* Work to complete:
a. In the quarterly results excerpt, how large an interest in G. Acción did the company announce it planned to acquire?
b. Quote everything in the quarterly results excerpt from "The quarter included" down to "acquisition and development.".
*** Given passage Section Begins ***
The quarter included sales of 14 buildings for a total disposition price of approximately $120 million, bringing the year’s disposition total to $200 million. In addition, we generated net profits from our development-for-sale and contribution programs of $3.9 million in the quarter and $8.0 million in the full year 2004.

In other investment activity during the quarter, we announced our planned acquisition of an approximate 41% interest in G. Acción S.A. de C.V. (G. Acción), a Mexican public real estate company. We began developing industrial real estate with G. Acción in Mexico in early 2002. Since then, our activity in Mexico City and Guadalajara has included approximately 3.1 million square feet of acquisition and development.
*** Given passage Section Ends ***
*** Information Section Begins ***
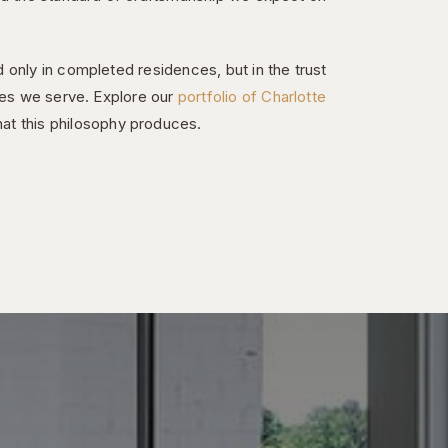
 only in completed residences, but in the trust
ies we serve. Explore our
portfolio of Charlotte
at this philosophy produces.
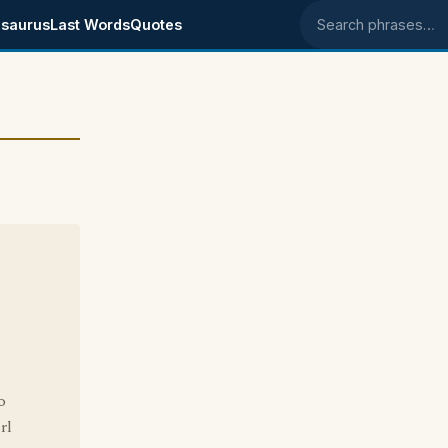
saurus
Last Words
Quotes
Search phrases
o
rl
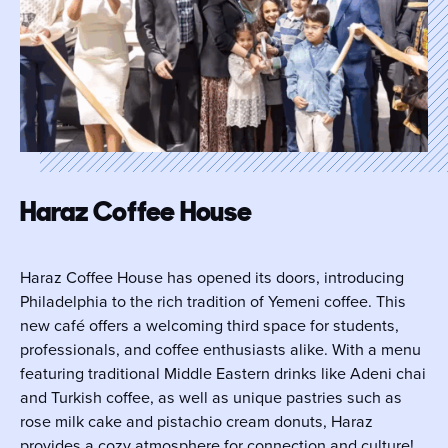
Haraz Coffee House
Haraz Coffee House has opened its doors, introducing
Philadelphia to the rich tradition of Yemeni coffee. This
new café offers a welcoming third space for students,
professionals, and coffee enthusiasts alike. With a menu
featuring traditional Middle Eastern drinks like Adeni chai
and Turkish coffee, as well as unique pastries such as
rose milk cake and pistachio cream donuts, Haraz
provides a cozy atmosphere for connection and culture!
*** Information Section Ends ***
* Expected results:
a. An approximate 41% interest.

b.
The quarter included sales of 14 buildings for a total disposition price of approximately $120 million, bringing the year’s disposition total to $200 million. In addition, we generated net profits from our development-for-sale and contribution programs of $3.9 million in the quarter and $8.0 million in the full year 2004.

In other investment activity during the quarter, we announced our planned acquisition of an approximate 41% interest in G. Acción S.A. de C.V. (G. Acción), a Mexican public real estate company. We began developing industrial real estate with G. Acción in Mexico in early 2002. Since then, our activity in Mexico City and Guadalajara has included approximately 3.1 million square feet of acquisition and development.